Lens 1: Planning visibility

Can the user see what the AI intends to do before it acts?

This lens matters most when an AI feature performs multi-step work. A user does not only need a final answer. They need to understand the route.

Look for:

  • hidden plans
  • vague loading states
  • agents that jump straight from prompt to action
  • no opportunity to inspect or adjust the plan
  • no separation between thinking, drafting, previewing, and committing

Score this low when the user discovers the AI's behavior only after the outcome appears.

Lens 2: Action disclosure

When the AI acts, is the action legible, attributable, and inspectable?

AI products often blur responsibility. The system updates a record, sends a message, changes a value, or rejects an item, but the product does not make clear what happened, why it happened, and under whose authority.

Look for:

  • missing audit trails
  • no record of the input or context used
  • unclear human versus AI ownership
  • no distinction between suggested and committed actions
  • actions that are visible only as final state, not as events

Score this low when a user or reviewer cannot reconstruct what the AI did.

Lens 3: Memory and context

Does the product surface what the AI knows, remembers, and assumes?

Memory creates power and risk. Users need to know when the AI is using previous interactions, customer data, project context, uploaded files, or inferred preferences. Hidden memory can make an AI feel smart until it feels invasive or inexplicable.

Look for:

  • context that cannot be inspected
  • stale or wrong memory with no correction path
  • data sources hidden behind generic "based on your information" language
  • no way to separate current-task context from persistent memory
  • uncertainty presented as knowledge

Score this low when the AI's context is invisible or uneditable.

Lens 4: Recovery and reversal

When the AI is wrong, can the user catch it, correct it, undo it, and carry on?

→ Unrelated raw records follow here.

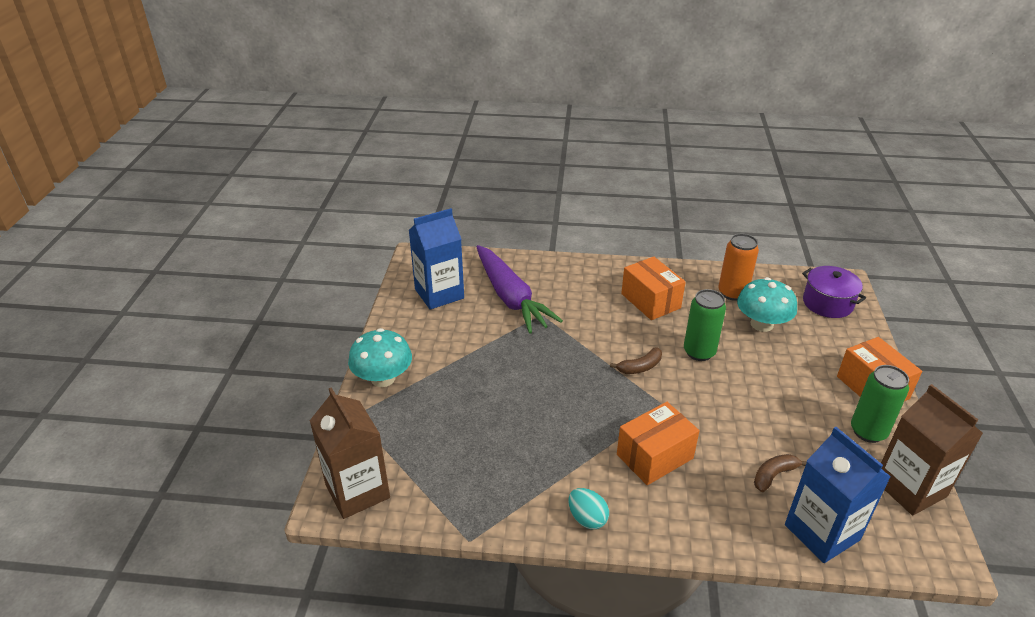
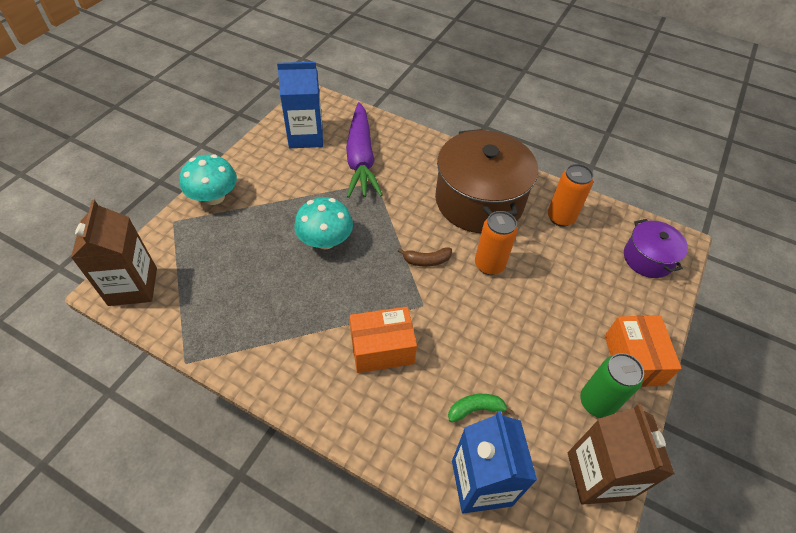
camera: 20 degrees right, 15 degrees up
(587, 518) = (287, 382): turquoise egg -> none
(650, 301) = (479, 201): orange box -> brown pot
(699, 352) = (489, 265): green can -> orange can
(762, 324) = (567, 258): turquoise mushroom -> turquoise mushroom (325, 240)
(774, 475) = (475, 409): brown banana -> green banana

This is the lens many AI products fail hardest. They design for the impressive path and underdesign the wrong path.

Look for:

  • irreversible one-click actions
  • no undo window
  • no dry-run preview
  • no safe rollback
  • no way to correct the AI and preserve the workflow
  • errors that require support tickets or manual database fixes

Score this low when a plausible AI mistake becomes expensive.

Lens 5: Explanation depth

Does "why?" have an answer at the moment the user needs one?

Not every AI output needs a full explanation. Overexplaining can be noise. But consequential, surprising, low-confidence, or contested outputs need an accessible rationale.

Look for:

  • confidence without evidence
  • explanations that repeat the answer rather than justify it
  • chain-of-thought theatre instead of useful rationale
  • no source trail
  • no link between explanation and action

Score this low when users cannot challenge the system intelligently.

How to run the audit

Start with one AI workflow, not the whole product. Choose the workflow that matters commercially: activation, retention, operational throughput, customer trust, or risk.

Day 1: define the workflow and success criteria.

Days 2-3: inspect the live product and map the AI journey.

Days 4-5: score the five lenses with evidence screenshots and notes.

Days 6-7: identify the trust-breaking moments and map fixes.

Days 8-9: redesign the highest-risk flow or gate.

Day 10: deliver the findings, priorities, and walkthrough.

The audit should produce three things:

  1. A five-lens scorecard.
  2. A ranked fix map.
  3. One redesigned flow that makes the method visible.

Why this matters commercially

Gartner predicted at least 30% of GenAI projects would be abandoned after proof of concept by the end of 2025 because of poor data quality, inadequate risk controls, escalating costs, or unclear business value.

An AI product audit cannot solve every one of those problems. But it can expose the experience-level version of them early: the unclear value moment, the missing control, the hidden risk, the action users do not trust enough to adopt.

That is the point. The audit is not a grade. It is a decision tool.

The WFK position

AI audits should be practical, product-shaped, and close to the work. The goal is not to admire the complexity of AI. The goal is to make the next product decision clearer.

If a score does not change a roadmap, it is decoration.